Family entertainment means there can't be a gay character? :lol::lol:

So it's ok for 'family entertainment' to show Kirk and an Orion girl nearly naked getting it on... but not to show a gay character.

:guffaw:

Maybe because a man and woman is natural? Let's see 2 men have a family without adopting, have their kids naturally..can't be done because it is not natural. They were NEARLY naked, a big difference between all the way naked and a big difference in natural sex (attraction between men and women). Men with men is just grose. If you want to see it then go to the nearest porn website. Gay is not family entertainment. Paramount does not want to risk losing their loyal fanbase..they go the gay route then only gays or those who see nothing wrong with it will watch it.

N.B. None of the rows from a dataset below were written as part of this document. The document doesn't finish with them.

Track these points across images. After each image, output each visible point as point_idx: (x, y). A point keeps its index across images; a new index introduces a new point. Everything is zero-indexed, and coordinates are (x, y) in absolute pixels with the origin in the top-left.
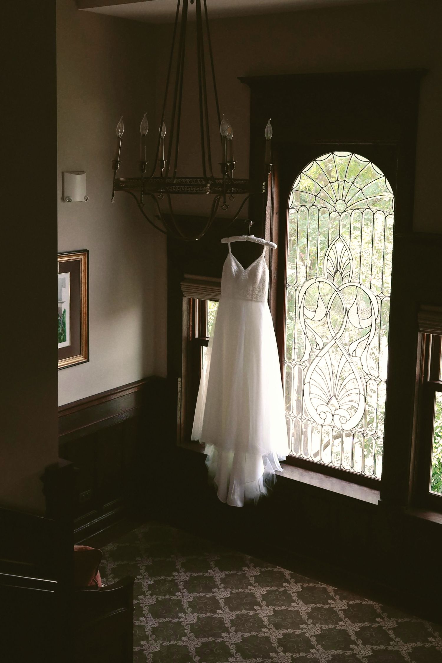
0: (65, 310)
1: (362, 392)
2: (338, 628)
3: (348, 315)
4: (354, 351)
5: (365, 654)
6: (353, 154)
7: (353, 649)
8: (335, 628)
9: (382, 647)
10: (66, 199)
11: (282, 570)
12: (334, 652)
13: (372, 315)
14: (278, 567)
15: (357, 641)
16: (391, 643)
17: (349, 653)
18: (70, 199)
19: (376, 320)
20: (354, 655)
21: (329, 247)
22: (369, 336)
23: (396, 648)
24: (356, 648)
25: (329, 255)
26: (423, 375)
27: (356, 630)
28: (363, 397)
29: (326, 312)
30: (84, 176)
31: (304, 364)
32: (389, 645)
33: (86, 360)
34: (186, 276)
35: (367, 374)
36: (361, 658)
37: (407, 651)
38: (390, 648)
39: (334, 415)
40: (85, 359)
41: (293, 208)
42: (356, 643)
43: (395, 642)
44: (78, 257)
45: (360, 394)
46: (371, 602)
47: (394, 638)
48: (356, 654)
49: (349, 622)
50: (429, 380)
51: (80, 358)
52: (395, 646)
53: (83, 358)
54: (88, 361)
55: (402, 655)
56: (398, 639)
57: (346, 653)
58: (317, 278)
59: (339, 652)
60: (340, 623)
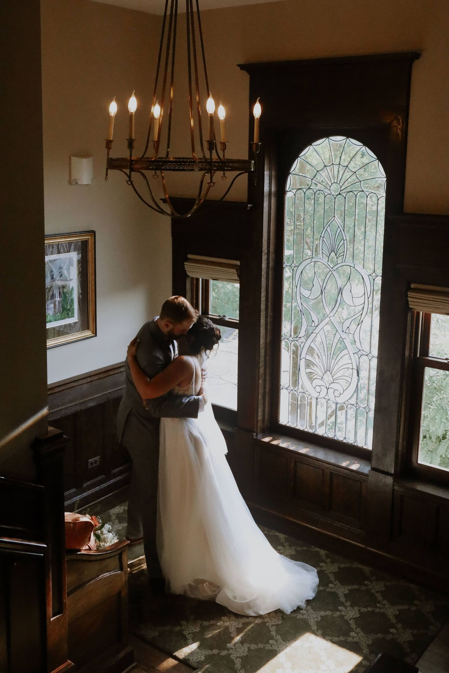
0: (73, 287)
1: (355, 367)
2: (328, 590)
3: (342, 294)
4: (348, 328)
5: (353, 616)
6: (347, 138)
7: (342, 611)
8: (325, 590)
9: (369, 609)
10: (73, 182)
11: (278, 534)
12: (323, 613)
13: (364, 294)
14: (274, 531)
15: (346, 602)
16: (378, 605)
17: (338, 614)
18: (77, 182)
19: (368, 298)
20: (342, 617)
21: (324, 228)
22: (362, 314)
23: (382, 611)
24: (345, 610)
25: (324, 236)
26: (413, 351)
27: (345, 592)
28: (356, 371)
29: (322, 290)
30: (91, 159)
31: (300, 340)
32: (376, 607)
33: (94, 335)
34: (190, 256)
35: (360, 350)
36: (349, 619)
37: (393, 614)
38: (377, 610)
39: (328, 388)
40: (93, 333)
41: (290, 191)
42: (344, 604)
43: (382, 604)
44: (85, 238)
45: (353, 369)
46: (360, 566)
47: (381, 600)
48: (344, 616)
49: (339, 585)
50: (418, 356)
51: (88, 333)
52: (382, 608)
53: (91, 333)
54: (96, 335)
55: (389, 617)
56: (385, 602)
57: (334, 614)
58: (312, 258)
59: (328, 613)
60: (331, 585)
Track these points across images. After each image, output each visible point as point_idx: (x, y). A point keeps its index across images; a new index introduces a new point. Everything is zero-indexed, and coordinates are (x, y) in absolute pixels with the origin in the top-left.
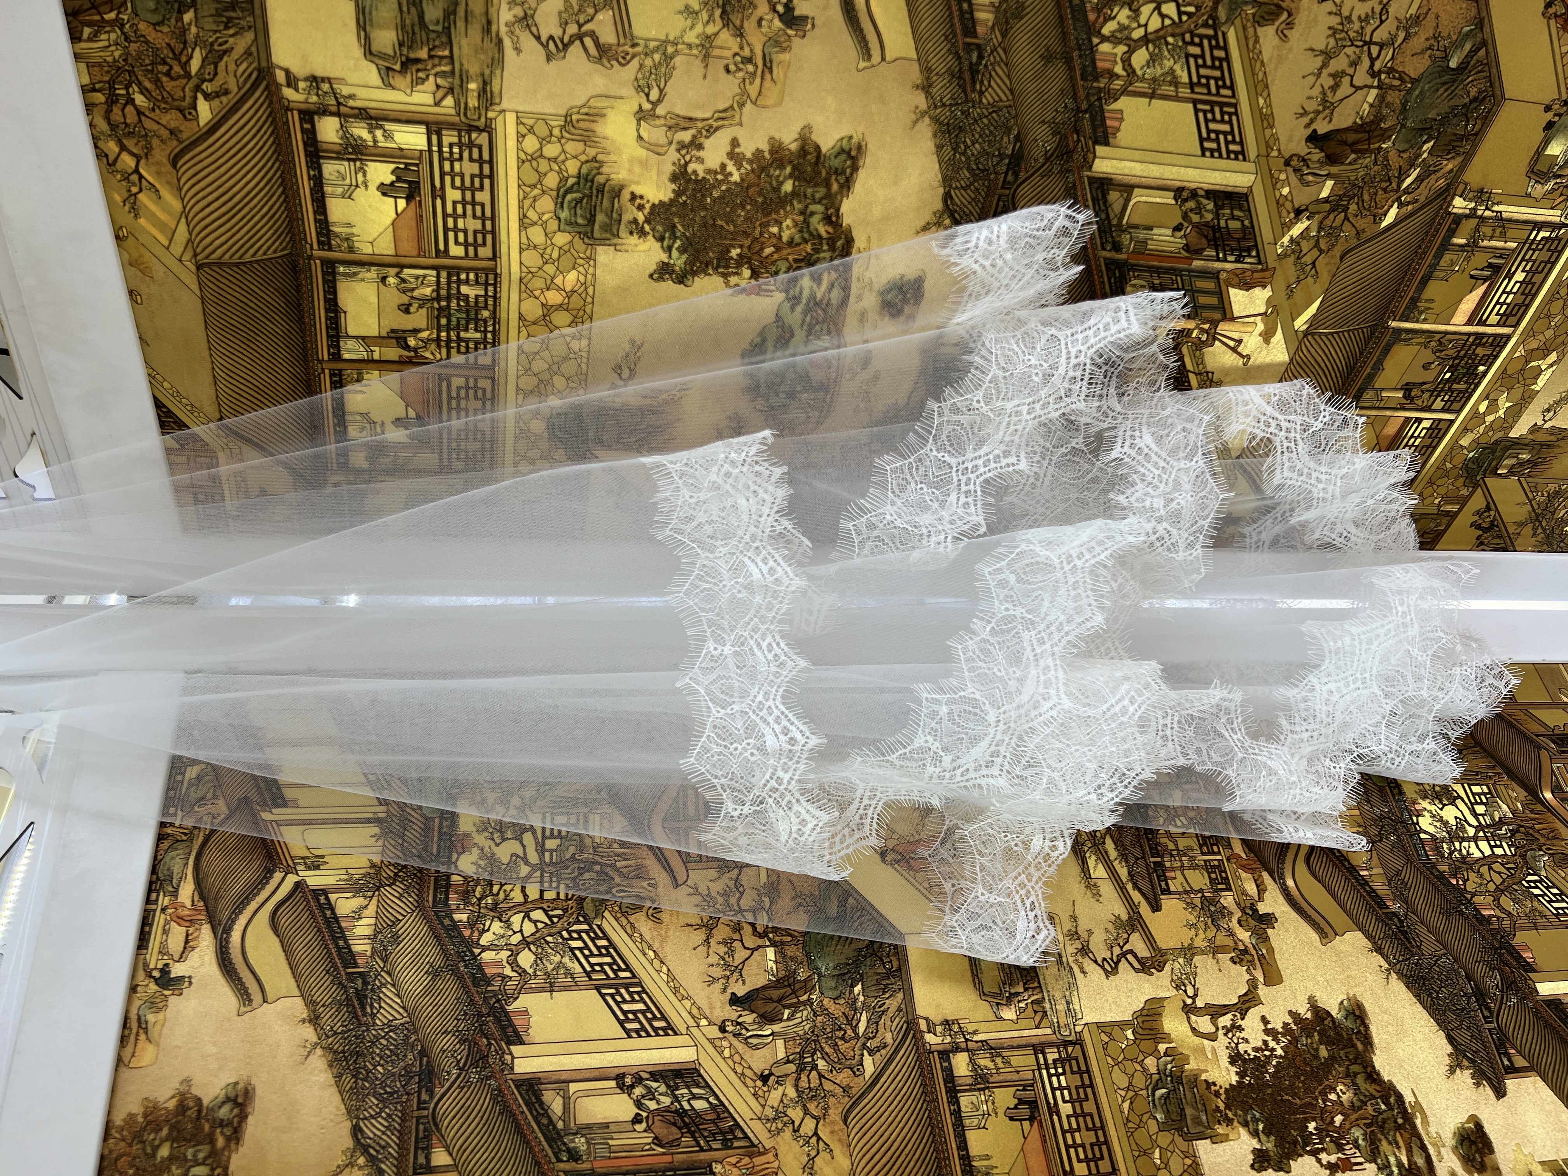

Keep the gay issue out and the gays will still watch it....almost 200 million in $$ is proving it..gays will watch non gay movies but gays and only those who like them will only see gay movies.
:vulcan:

Well, that was a short ride, wasn't it?

Lightinspire, I specifically asked here, when re-opening the thread, that judgmental and accusatory language be avoided. I even quoted a couple of your previous posts to show examples of what I didn't want to see, and not even ten posts later, you come back with more.

Now, you could conceivably have proposed that the makers of Trek should be forced to cater to your tastes and beliefs alone, so that you could be guaranteed content which you would (presumably) enjoy and not have to be confronted with the possibility of seeing content you didn't want to see. I'd imagine that a lot of people might not think much of the idea, but you could have said that. That's not what you did, though.

What you did do was make flat statements like the ones I've bolded above, along with more than one implication that being gay is unnatural and wrong. Now, you're within your rights to hold such beliefs -- it's not my place or this BBS's to tell you you can't -- but the manner in which you've presented them here indicate that you're not particularly interested in discussing the stated topic, and that you primarily wanted to deliver a moral pronouncement and perhaps also to disrupt the discussion.

Well, you've done it. Congratulations. You broke the thread for everyone.

You also have a warning for trolling.